Monday, May 2, 2016
If you love something, let it go?
After a long respite, my daughter has suddenly, without any warning, rediscovered the song "Let It Go" and is now, as I type this, singing it with as much off-key, wrong-worded fervor as she had when it first gained popularity not so long ago. Please send help. Please send help now.
The Forest
Ever since we saw The Force Awakens this past Christmas, my 5-year-old has been constantly trying to use "the forest" on me. I can't tell if he's trying to be a Jedi or a Lumberjack.
Hockum
My 10-year-old's favorite word is "hockum." As in: hockum the moon looks like it's following us? Or: hockum you have hair in your armpits? Or: hockum girl parts are on the inside and boy parts are on the outside? Every day is chock full of a never-ending, rapid-fire barrage of hockums.
STOP!
My kids were being uncharacteristically (ha) loud and crazy today which caused my wife to finally yell "STOP!" at the top of her lungs and the 10-year-old, without missing a beat, followed it up with "Collaborate and listen!" Yeah, in retrospect, I don't think my wife appreciated my involuntary chuckle, but what do you expect when your child unexpectedly quotes Vanilla Ice?
Sunblock
My wife discovered my 10-year-old taking the initiative to protect her skin this weekend by liberally applying sunblock to herself.
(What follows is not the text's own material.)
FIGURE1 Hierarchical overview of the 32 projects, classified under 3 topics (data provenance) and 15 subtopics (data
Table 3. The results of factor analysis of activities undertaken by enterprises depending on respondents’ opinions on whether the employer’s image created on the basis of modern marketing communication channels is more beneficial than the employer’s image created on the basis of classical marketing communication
I say liberally because I overheard my wife say to her, "Hey ... um, no ... I don't think you don't need to put sunblock on in your armpits."
The Countdown
It always amazes me how the act of counting down is such an effective parenting tool. It happens so often in our house you'd think we live at Cape Canaveral and have had successfully launched about two and a half million satellites into orbit by this point.
The Hard Rock Cafe Sweatshirt and the Irony of Life
Every workday, on my walk to and from the parking garage where I park my car for work, I walk past a Hard Rock Cafe. It may seem ridiculous and/or really hard to believe now, but for a brief moment in time when I attended middle school in a small town in southeast Wisconsin, the Hard Rock Cafe logo sweatshirt was the epitome of coolness. It was a status symbol that was only rivaled by the Lacoste polo shirt (collar up, of course). If you were really cool, you’d pair the two in an epic display of tween superiority. And the further away your Hard Rock sweatshirt’s city of origin (which was displayed directly below the logo) was from your own hometown the better. That meant you were that much cooler, because that showed everyone else in school that your family was well off and had the money to splurge on lavish vacations.
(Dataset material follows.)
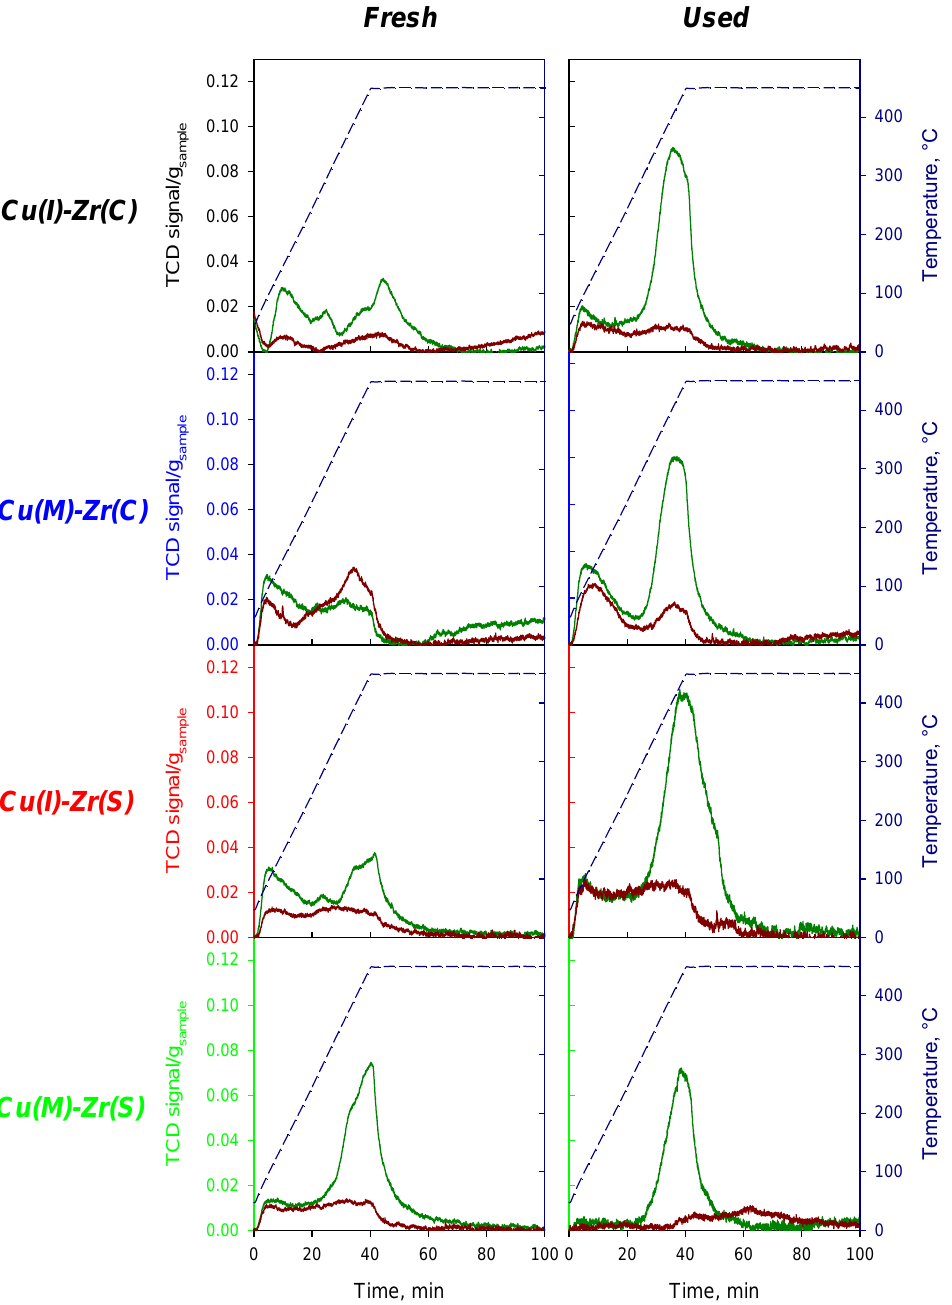
Figure 5. Profiles of NH 3 -TPD tests over fresh and used samples before (dark green lines) and after (dark red lines) H 2 -TPR tests.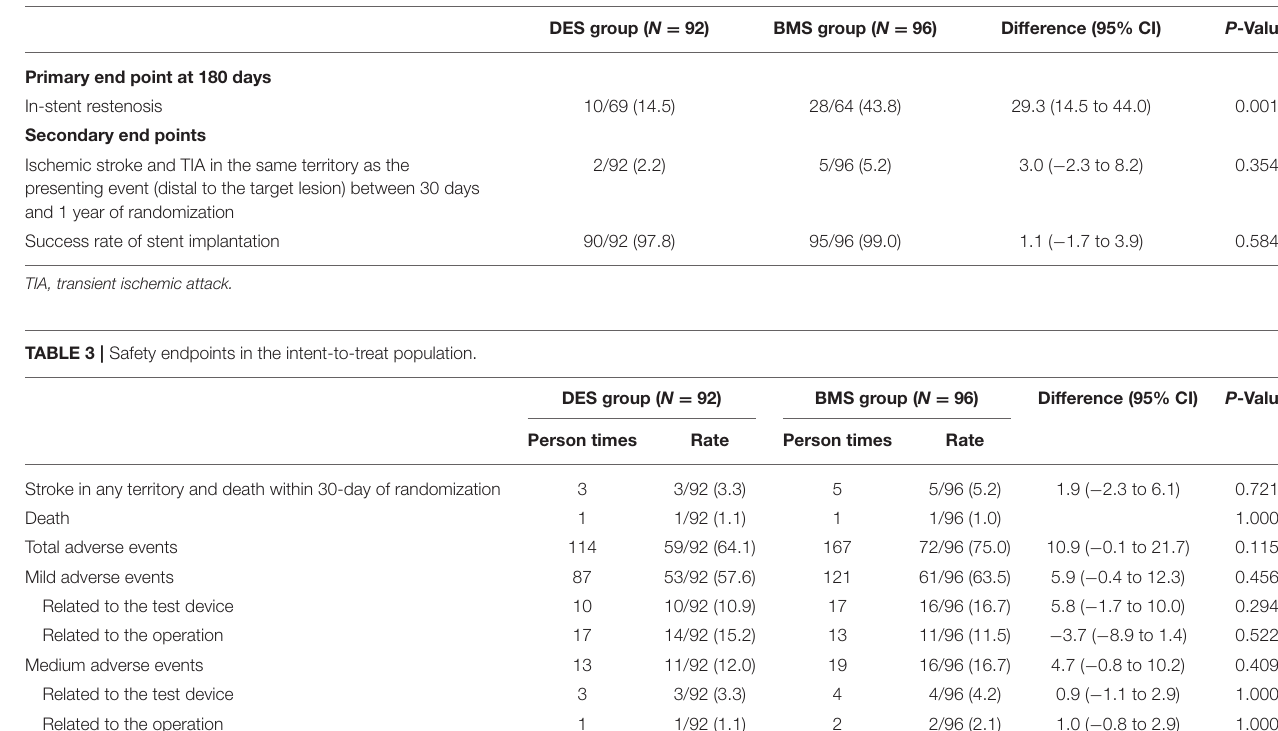
TABLE 2 | Primary and secondary endpoints in the intent-to-treat population.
For whatever reason, be it for lack of finances or interest (or both?), my parents were never into going on family vacations … anywhere. Actually, we did go camping a few times, but to the best of my knowledge there were never any Hard Rock Cafes located anywhere near the campgrounds we went to. So, that said, for that brief window in time, I coveted one of those damn Hard Rock Cafe sweatshirts. Back then I was a chunky kid in thick glasses with buck teeth who wore J.C. Penny’s Lacoste knockoff polo shirts with a fox instead of an alligator. I was the furthest from cool as you could get. I know, shocking right? For these reasons, I’m pretty sure I professed my desire for said sweatshirt to my Mom on multiple occasions, as if one would magically make me one of the cool kids at last.
A few years later, long after it’s coolness had faded away (because we all know how fickle fashion is), my Mom finally got me one as a surprise. It was from Chicago, the closest Hard Rock Cafe to us and it was purchased by a relative who had visited there. I still remember my mom excitedly giving it to me. I can only imagine how disappointed she must have been upon seeing my incredibly unappreciative, typical teenaged reaction to receiving it. Over the next couple of years, I think I wore the sweatshirt two, maybe three times. It mostly it hung neglected, deep within the recesses of my closet until it no doubt became garage sale fodder only a few short years later.
Flash forward to 2013. The very day I was to start a new job at a building located on Hollywood Boulevard, the one I’m at now and the one with the Hard Rock Cafe that I walk by every day, my Dad had called me early in the morning to tell me that my Mom was rapidly losing her battle with cancer and that I needed to fly home immediately. She passed away within the week that followed.
So now, as I walk by that Hard Rock Cafe every single workday, I’m reminded of that sweatshirt … that stupid sweatshirt that seemed so incredibly important to me at the time. Of course, it never occurred to me to apologize to my Mom about it before then and now, obviously, its too late. The irony of life stings sometimes.